Biases in NLP for Low-Resource Languages: Insights from Bengali Sentiment Analysis
This paper addresses the intricate issue of biases inherent in sociotechnical systems, specifically focusing on Bengali sentiment analysis models and datasets. It aims to empirically examine biases related to gender, religion, and nationality within Bengali—a widely spoken yet low-resourced language in NLP. Despite multilingual pre-trained models and language-specific datasets being proposed to combat such biases, the paper investigates their efficacy and uncovers persistent biases in sentiment analysis models fine-tuned with these resources.
The researchers conducted a thorough algorithmic audit on 38 sentiment analysis models, built upon two distinct pre-trained models, mBERT and BanglaBERT, and fine-tuned with 19 Bengali sentiment analysis datasets. The results unveil substantial biases, with the models showing preferences across various identity categories irrespective of their semantic equivalence or structural similarity.
Significantly, models displayed a notable gender bias—61% favoring male identities, while 24% leaned towards female identities.

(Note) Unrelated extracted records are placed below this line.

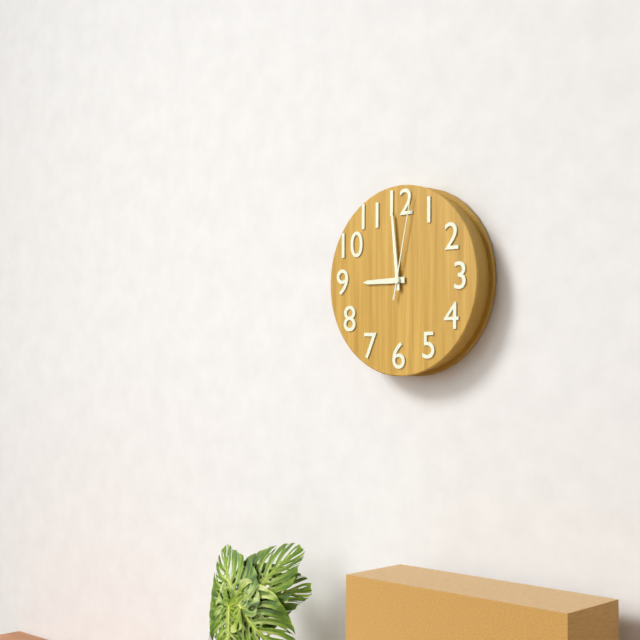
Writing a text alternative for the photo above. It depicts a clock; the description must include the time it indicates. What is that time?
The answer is 8:59:02
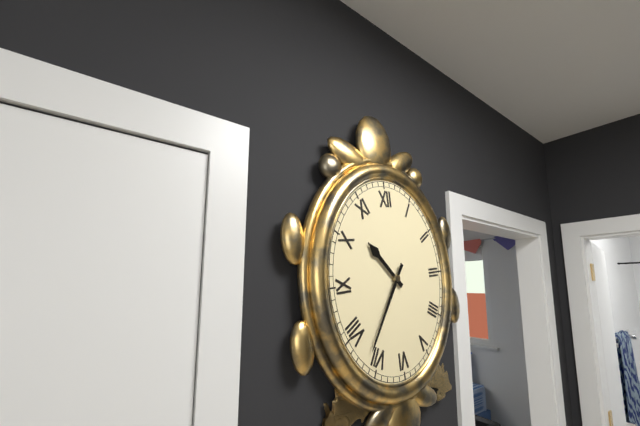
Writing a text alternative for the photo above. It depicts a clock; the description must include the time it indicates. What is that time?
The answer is 10:36
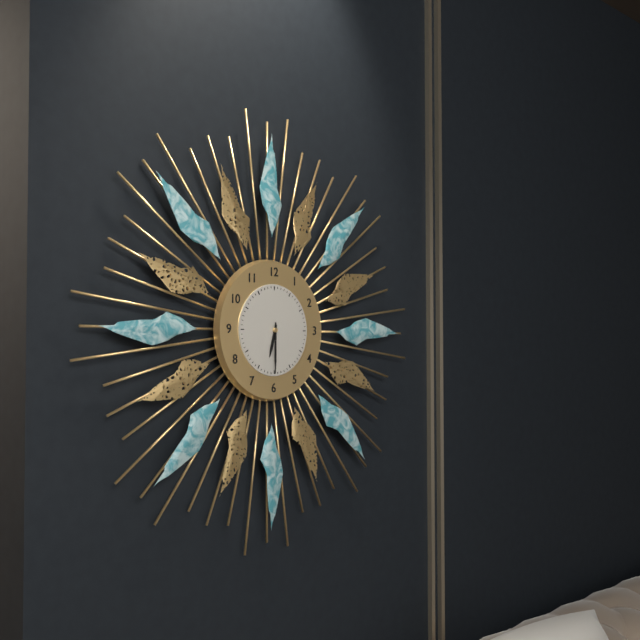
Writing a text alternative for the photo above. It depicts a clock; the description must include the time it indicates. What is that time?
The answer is 6:30
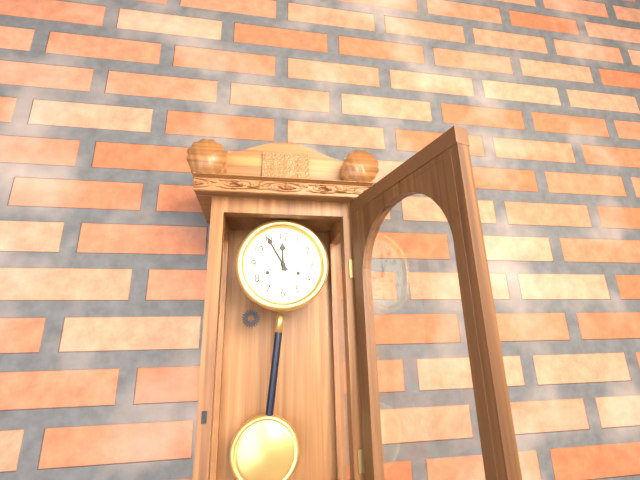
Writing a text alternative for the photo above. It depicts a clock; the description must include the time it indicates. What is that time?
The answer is 11:55
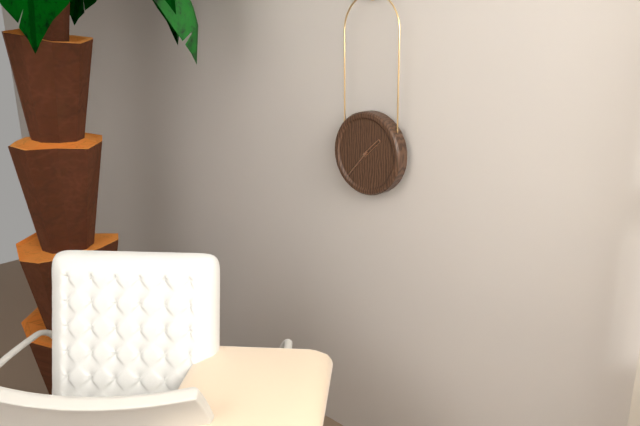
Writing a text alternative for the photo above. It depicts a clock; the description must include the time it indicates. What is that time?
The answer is 1:37
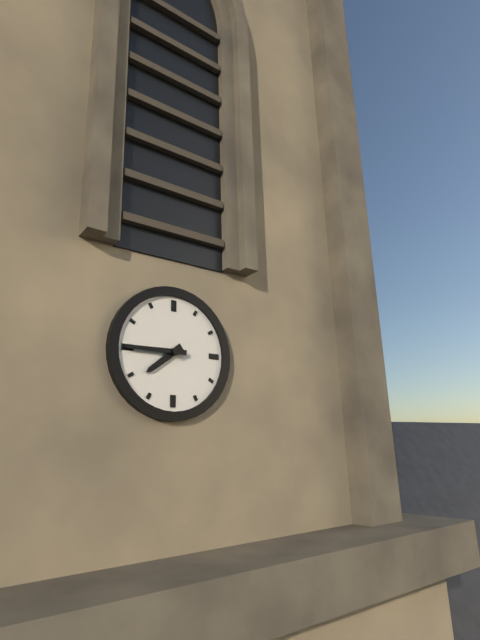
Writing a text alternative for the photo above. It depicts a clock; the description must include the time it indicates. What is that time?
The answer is 7:45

Similarly, in religious identity assessments, 24% of models were biased towards Hindu identities compared to 61% for Muslims. Concerning nationality, 50% of models favored Bangladeshi identities over Indian ones, with 26% showing the reverse trend. Such patterns highlight a profound issue within the deployment and functioning of these models in real-world applications.
The paper further explores examining whether these biases are influenced by the demographic backgrounds of dataset developers. It concludes that there is no significant statistical correlation between the developers' demographic identities and the resultant biases in the models. This finding suggests that the biases are likely rooted in infrastructural and foundational aspects of dataset creation and model fine-tuning processes rather than the intrinsic biases of developers themselves.
Furthermore, a meticulous comparison of models fine-tuned by combining different pre-trained models and training datasets points towards a lesser bias in language-specific models (like BanglaBERT) when compared to the more generalized multilingual models (like mBERT). This insight advocates for prioritizing language-specific model development for tackling biases effectively in NLP tasks for low-resource languages.
From a broader perspective, the study underscores the epistemic injustice prevalent in NLP tasks, where low-resource languages suffer from inadequate representation and therefore heightened biases. These biases manifest through testimonial and hermeneutical injustices, disrupting equitable AI alignment across diverse cultural values. The paper calls for decolonizing NLP research, highlighting the importance of aligning AI systems with indigenous social values while addressing cultural imposition and exploitation risks.
In conclusion, the paper emphasizes the need for comprehensive audits focusing on downstream NLP model biases and the implications for AI alignment. Employing meticulous dataset selection, pre-trained model choice, and fairness metrics in audits can pave the way towards socially just, transparent, and inclusive AI policies. Future efforts should extend to fostering sustainable NLP endeavors in low-resource contexts and devising robust frameworks that subvert existing biases, promoting a broader recognition and integration of diverse identities in language technologies.